Divorce is not a sin. In some cases, remarriage is not a sin thanks to Amoris Laetitia (AL). However, divorce is heart wrenching, extremely painful and it scars those involved, in particular children. Without exception, everything should be done to avoid divorce and save a marriage. However, in many cases that is not reasonably possible. Immaturity, sexual obsessions, selfishness, a lack of faith and belief in the precepts of a Catholic marriage, physical and emotional abuse, as well as other reasons, all contribute to an unhealthy marriage which can lead to divorce.
Contributing to the psychological tragedy of divorce is how the Catholic Church (CC) has historically approached it. I grew up in the 1950s and attended Catholic Elementary School. I have been attending weekly Mass for most of my life. I am now 70 years old and have been blessed with a good marriage of 45 years. However, the CC's teaching approach is deliberately or inadvertently too legalistic and guilt-riddened. Historically, remarriage has been prohibited and sinful under all circumstances save for an annulment. Most divorced and remarried Catholics were excommunicated. However, the Church's pastoral approach is changing.
Thanks to Pope Francis and his Apostolic Exhortation AL, and the changes to the Church's annulment process, Holy Communion is now possible for many divorced and remarried Catholics.

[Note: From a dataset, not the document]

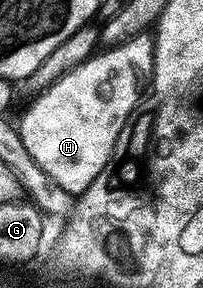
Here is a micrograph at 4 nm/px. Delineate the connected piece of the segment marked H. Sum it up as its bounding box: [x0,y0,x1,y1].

In other words, many divorced and remarried Catholics do not have to feel disenfranchised and second-class citizens in the eyes of God and His Church. As Pope Francis said, all are not to be considered as living in sin and excommunicated. That is the good news. The bad news is that it will take time for AL to be implemented throughout the world.
Lastly, there is a healthy theological debate within the CC among moral theologians and biblical scholars about the interpretation of Matthew's exception clause. I don't believe the door on this issue is closed forever. I will not go into a lengthly analysis about the word 'pornea' or to other NT exceptions of the Law that argue for a rethinking of the doctrine of marriage. I have previously posted my comments many times on America Magazine articles dealing with this issue.